**The task**. Rewrite the entries below, changing every occurrence of "Nagender" to "the first defendant" and keeping everything else the same.
━━━━━ Raw data ━━━━━
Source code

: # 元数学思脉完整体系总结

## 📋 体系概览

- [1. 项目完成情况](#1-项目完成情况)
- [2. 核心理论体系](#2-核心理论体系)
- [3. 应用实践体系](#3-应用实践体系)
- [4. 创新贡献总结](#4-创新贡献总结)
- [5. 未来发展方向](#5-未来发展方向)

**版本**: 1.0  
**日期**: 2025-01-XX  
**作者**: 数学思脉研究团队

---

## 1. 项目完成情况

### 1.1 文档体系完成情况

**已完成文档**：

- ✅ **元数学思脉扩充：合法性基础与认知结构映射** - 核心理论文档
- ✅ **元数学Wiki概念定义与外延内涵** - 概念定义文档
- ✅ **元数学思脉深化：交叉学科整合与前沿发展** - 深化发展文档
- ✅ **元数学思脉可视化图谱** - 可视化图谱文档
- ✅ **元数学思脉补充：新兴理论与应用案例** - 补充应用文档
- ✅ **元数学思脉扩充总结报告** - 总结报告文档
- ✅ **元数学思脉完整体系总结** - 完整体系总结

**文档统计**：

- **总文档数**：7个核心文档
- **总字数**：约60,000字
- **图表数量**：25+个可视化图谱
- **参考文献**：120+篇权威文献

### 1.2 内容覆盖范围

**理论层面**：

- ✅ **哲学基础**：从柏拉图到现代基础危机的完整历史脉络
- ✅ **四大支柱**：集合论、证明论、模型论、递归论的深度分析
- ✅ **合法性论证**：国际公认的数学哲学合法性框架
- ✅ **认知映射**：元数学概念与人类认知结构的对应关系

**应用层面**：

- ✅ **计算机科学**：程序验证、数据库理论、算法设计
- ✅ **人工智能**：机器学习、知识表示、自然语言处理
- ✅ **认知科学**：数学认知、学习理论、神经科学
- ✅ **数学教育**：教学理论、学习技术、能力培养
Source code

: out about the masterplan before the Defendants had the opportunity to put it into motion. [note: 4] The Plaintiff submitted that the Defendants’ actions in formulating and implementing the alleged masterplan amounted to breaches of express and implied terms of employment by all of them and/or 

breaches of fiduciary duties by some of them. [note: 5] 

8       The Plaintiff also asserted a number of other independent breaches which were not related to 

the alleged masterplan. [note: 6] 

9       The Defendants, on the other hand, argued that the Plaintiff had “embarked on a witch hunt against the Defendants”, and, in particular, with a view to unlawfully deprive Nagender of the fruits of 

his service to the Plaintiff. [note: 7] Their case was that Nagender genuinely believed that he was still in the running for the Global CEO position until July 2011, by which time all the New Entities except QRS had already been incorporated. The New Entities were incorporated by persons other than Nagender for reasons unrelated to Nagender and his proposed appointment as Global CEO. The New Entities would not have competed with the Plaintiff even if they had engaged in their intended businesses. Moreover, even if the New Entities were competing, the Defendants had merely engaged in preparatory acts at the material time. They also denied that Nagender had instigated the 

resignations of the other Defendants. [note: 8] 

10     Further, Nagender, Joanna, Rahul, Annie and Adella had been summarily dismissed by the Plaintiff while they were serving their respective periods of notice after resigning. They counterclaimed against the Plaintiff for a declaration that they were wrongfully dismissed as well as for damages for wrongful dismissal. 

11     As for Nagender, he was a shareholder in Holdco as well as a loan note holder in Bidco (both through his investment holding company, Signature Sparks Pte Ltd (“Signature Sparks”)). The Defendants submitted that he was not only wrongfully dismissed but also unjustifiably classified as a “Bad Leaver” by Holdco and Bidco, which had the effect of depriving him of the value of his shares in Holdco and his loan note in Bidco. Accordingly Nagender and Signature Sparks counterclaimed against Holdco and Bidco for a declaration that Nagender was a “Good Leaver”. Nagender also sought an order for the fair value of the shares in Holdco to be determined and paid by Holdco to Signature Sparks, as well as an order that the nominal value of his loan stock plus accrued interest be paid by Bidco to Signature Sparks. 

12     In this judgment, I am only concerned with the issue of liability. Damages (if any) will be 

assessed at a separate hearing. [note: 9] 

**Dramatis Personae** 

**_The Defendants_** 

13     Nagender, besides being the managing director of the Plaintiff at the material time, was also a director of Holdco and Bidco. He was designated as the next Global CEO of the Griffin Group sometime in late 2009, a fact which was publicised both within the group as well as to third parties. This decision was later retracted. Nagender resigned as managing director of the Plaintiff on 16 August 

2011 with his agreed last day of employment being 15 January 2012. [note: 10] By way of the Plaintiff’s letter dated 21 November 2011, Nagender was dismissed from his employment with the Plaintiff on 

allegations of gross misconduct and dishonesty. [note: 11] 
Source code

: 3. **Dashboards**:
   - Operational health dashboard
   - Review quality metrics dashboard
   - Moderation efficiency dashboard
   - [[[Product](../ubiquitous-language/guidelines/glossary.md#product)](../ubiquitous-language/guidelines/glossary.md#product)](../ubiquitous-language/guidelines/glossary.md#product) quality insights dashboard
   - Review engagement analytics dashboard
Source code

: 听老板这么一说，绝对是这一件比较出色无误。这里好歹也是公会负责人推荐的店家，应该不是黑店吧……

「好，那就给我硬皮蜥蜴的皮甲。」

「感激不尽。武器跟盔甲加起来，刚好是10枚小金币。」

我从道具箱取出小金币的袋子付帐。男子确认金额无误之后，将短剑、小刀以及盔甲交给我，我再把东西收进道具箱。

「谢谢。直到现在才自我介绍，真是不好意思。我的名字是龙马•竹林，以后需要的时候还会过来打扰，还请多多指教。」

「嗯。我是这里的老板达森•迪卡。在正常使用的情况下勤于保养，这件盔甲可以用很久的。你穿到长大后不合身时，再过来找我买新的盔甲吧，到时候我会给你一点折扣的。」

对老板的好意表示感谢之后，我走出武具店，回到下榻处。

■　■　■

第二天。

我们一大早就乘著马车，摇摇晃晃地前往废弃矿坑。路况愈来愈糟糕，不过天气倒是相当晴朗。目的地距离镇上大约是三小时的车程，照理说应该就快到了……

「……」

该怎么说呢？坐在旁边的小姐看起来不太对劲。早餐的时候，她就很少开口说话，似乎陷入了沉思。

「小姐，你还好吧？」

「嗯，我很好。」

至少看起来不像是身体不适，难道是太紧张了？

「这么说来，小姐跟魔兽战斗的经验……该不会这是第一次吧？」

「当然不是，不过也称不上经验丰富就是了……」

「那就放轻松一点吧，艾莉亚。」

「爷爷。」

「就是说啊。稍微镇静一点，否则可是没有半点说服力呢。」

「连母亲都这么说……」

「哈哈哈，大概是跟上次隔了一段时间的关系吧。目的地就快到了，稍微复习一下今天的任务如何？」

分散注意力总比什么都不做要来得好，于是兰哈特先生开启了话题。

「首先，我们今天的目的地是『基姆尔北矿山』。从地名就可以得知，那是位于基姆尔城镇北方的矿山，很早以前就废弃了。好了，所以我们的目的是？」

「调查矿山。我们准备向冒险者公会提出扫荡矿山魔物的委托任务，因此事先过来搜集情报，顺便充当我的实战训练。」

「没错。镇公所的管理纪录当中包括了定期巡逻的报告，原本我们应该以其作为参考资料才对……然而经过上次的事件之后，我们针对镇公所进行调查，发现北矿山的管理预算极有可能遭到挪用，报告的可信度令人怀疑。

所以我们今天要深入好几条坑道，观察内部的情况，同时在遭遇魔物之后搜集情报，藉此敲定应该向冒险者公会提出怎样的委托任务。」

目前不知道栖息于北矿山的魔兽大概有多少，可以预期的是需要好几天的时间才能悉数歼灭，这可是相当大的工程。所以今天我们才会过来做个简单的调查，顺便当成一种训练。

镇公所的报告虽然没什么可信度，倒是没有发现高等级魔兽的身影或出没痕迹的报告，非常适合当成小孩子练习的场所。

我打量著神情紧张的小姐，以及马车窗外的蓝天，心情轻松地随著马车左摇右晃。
━━━━━
**Written response**.
Source code

: # 元数学思脉完整体系总结

## 📋 体系概览

- [1. 项目完成情况](#1-项目完成情况)
- [2. 核心理论体系](#2-核心理论体系)
- [3. 应用实践体系](#3-应用实践体系)
- [4. 创新贡献总结](#4-创新贡献总结)
- [5. 未来发展方向](#5-未来发展方向)

**版本**: 1.0  
**日期**: 2025-01-XX  
**作者**: 数学思脉研究团队

---

## 1. 项目完成情况

### 1.1 文档体系完成情况

**已完成文档**：

- ✅ **元数学思脉扩充：合法性基础与认知结构映射** - 核心理论文档
- ✅ **元数学Wiki概念定义与外延内涵** - 概念定义文档
- ✅ **元数学思脉深化：交叉学科整合与前沿发展** - 深化发展文档
- ✅ **元数学思脉可视化图谱** - 可视化图谱文档
- ✅ **元数学思脉补充：新兴理论与应用案例** - 补充应用文档
- ✅ **元数学思脉扩充总结报告** - 总结报告文档
- ✅ **元数学思脉完整体系总结** - 完整体系总结

**文档统计**：

- **总文档数**：7个核心文档
- **总字数**：约60,000字
- **图表数量**：25+个可视化图谱
- **参考文献**：120+篇权威文献

### 1.2 内容覆盖范围

**理论层面**：

- ✅ **哲学基础**：从柏拉图到现代基础危机的完整历史脉络
- ✅ **四大支柱**：集合论、证明论、模型论、递归论的深度分析
- ✅ **合法性论证**：国际公认的数学哲学合法性框架
- ✅ **认知映射**：元数学概念与人类认知结构的对应关系

**应用层面**：

- ✅ **计算机科学**：程序验证、数据库理论、算法设计
- ✅ **人工智能**：机器学习、知识表示、自然语言处理
- ✅ **认知科学**：数学认知、学习理论、神经科学
- ✅ **数学教育**：教学理论、学习技术、能力培养
Source code

: out about the masterplan before the Defendants had the opportunity to put it into motion. [note: 4] The Plaintiff submitted that the Defendants’ actions in formulating and implementing the alleged masterplan amounted to breaches of express and implied terms of employment by all of them and/or 

breaches of fiduciary duties by some of them. [note: 5] 

8       The Plaintiff also asserted a number of other independent breaches which were not related to 

the alleged masterplan. [note: 6] 

9       The Defendants, on the other hand, argued that the Plaintiff had “embarked on a witch hunt against the Defendants”, and, in particular, with a view to unlawfully deprive the first defendant of the fruits of 

his service to the Plaintiff. [note: 7] Their case was that the first defendant genuinely believed that he was still in the running for the Global CEO position until July 2011, by which time all the New Entities except QRS had already been incorporated. The New Entities were incorporated by persons other than the first defendant for reasons unrelated to the first defendant and his proposed appointment as Global CEO. The New Entities would not have competed with the Plaintiff even if they had engaged in their intended businesses. Moreover, even if the New Entities were competing, the Defendants had merely engaged in preparatory acts at the material time. They also denied that the first defendant had instigated the 

resignations of the other Defendants. [note: 8] 

10     Further, the first defendant, Joanna, Rahul, Annie and Adella had been summarily dismissed by the Plaintiff while they were serving their respective periods of notice after resigning. They counterclaimed against the Plaintiff for a declaration that they were wrongfully dismissed as well as for damages for wrongful dismissal. 

11     As for the first defendant, he was a shareholder in Holdco as well as a loan note holder in Bidco (both through his investment holding company, Signature Sparks Pte Ltd (“Signature Sparks”)). The Defendants submitted that he was not only wrongfully dismissed but also unjustifiably classified as a “Bad Leaver” by Holdco and Bidco, which had the effect of depriving him of the value of his shares in Holdco and his loan note in Bidco. Accordingly the first defendant and Signature Sparks counterclaimed against Holdco and Bidco for a declaration that the first defendant was a “Good Leaver”. the first defendant also sought an order for the fair value of the shares in Holdco to be determined and paid by Holdco to Signature Sparks, as well as an order that the nominal value of his loan stock plus accrued interest be paid by Bidco to Signature Sparks. 

12     In this judgment, I am only concerned with the issue of liability. Damages (if any) will be 

assessed at a separate hearing. [note: 9] 

**Dramatis Personae** 

**_The Defendants_** 

13     the first defendant, besides being the managing director of the Plaintiff at the material time, was also a director of Holdco and Bidco. He was designated as the next Global CEO of the Griffin Group sometime in late 2009, a fact which was publicised both within the group as well as to third parties. This decision was later retracted. the first defendant resigned as managing director of the Plaintiff on 16 August 

2011 with his agreed last day of employment being 15 January 2012. [note: 10] By way of the Plaintiff’s letter dated 21 November 2011, the first defendant was dismissed from his employment with the Plaintiff on 

allegations of gross misconduct and dishonesty. [note: 11] 
Source code

: 3. **Dashboards**:
   - Operational health dashboard
   - Review quality metrics dashboard
   - Moderation efficiency dashboard
   - [[[Product](../ubiquitous-language/guidelines/glossary.md#product)](../ubiquitous-language/guidelines/glossary.md#product)](../ubiquitous-language/guidelines/glossary.md#product) quality insights dashboard
   - Review engagement analytics dashboard
Source code

: 听老板这么一说，绝对是这一件比较出色无误。这里好歹也是公会负责人推荐的店家，应该不是黑店吧……

「好，那就给我硬皮蜥蜴的皮甲。」

「感激不尽。武器跟盔甲加起来，刚好是10枚小金币。」

我从道具箱取出小金币的袋子付帐。男子确认金额无误之后，将短剑、小刀以及盔甲交给我，我再把东西收进道具箱。

「谢谢。直到现在才自我介绍，真是不好意思。我的名字是龙马•竹林，以后需要的时候还会过来打扰，还请多多指教。」

「嗯。我是这里的老板达森•迪卡。在正常使用的情况下勤于保养，这件盔甲可以用很久的。你穿到长大后不合身时，再过来找我买新的盔甲吧，到时候我会给你一点折扣的。」

对老板的好意表示感谢之后，我走出武具店，回到下榻处。

■　■　■

第二天。

我们一大早就乘著马车，摇摇晃晃地前往废弃矿坑。路况愈来愈糟糕，不过天气倒是相当晴朗。目的地距离镇上大约是三小时的车程，照理说应该就快到了……

「……」

该怎么说呢？坐在旁边的小姐看起来不太对劲。早餐的时候，她就很少开口说话，似乎陷入了沉思。

「小姐，你还好吧？」

「嗯，我很好。」

至少看起来不像是身体不适，难道是太紧张了？

「这么说来，小姐跟魔兽战斗的经验……该不会这是第一次吧？」

「当然不是，不过也称不上经验丰富就是了……」

「那就放轻松一点吧，艾莉亚。」

「爷爷。」

「就是说啊。稍微镇静一点，否则可是没有半点说服力呢。」

「连母亲都这么说……」

「哈哈哈，大概是跟上次隔了一段时间的关系吧。目的地就快到了，稍微复习一下今天的任务如何？」

分散注意力总比什么都不做要来得好，于是兰哈特先生开启了话题。

「首先，我们今天的目的地是『基姆尔北矿山』。从地名就可以得知，那是位于基姆尔城镇北方的矿山，很早以前就废弃了。好了，所以我们的目的是？」

「调查矿山。我们准备向冒险者公会提出扫荡矿山魔物的委托任务，因此事先过来搜集情报，顺便充当我的实战训练。」

「没错。镇公所的管理纪录当中包括了定期巡逻的报告，原本我们应该以其作为参考资料才对……然而经过上次的事件之后，我们针对镇公所进行调查，发现北矿山的管理预算极有可能遭到挪用，报告的可信度令人怀疑。

所以我们今天要深入好几条坑道，观察内部的情况，同时在遭遇魔物之后搜集情报，藉此敲定应该向冒险者公会提出怎样的委托任务。」

目前不知道栖息于北矿山的魔兽大概有多少，可以预期的是需要好几天的时间才能悉数歼灭，这可是相当大的工程。所以今天我们才会过来做个简单的调查，顺便当成一种训练。

镇公所的报告虽然没什么可信度，倒是没有发现高等级魔兽的身影或出没痕迹的报告，非常适合当成小孩子练习的场所。

我打量著神情紧张的小姐，以及马车窗外的蓝天，心情轻松地随著马车左摇右晃。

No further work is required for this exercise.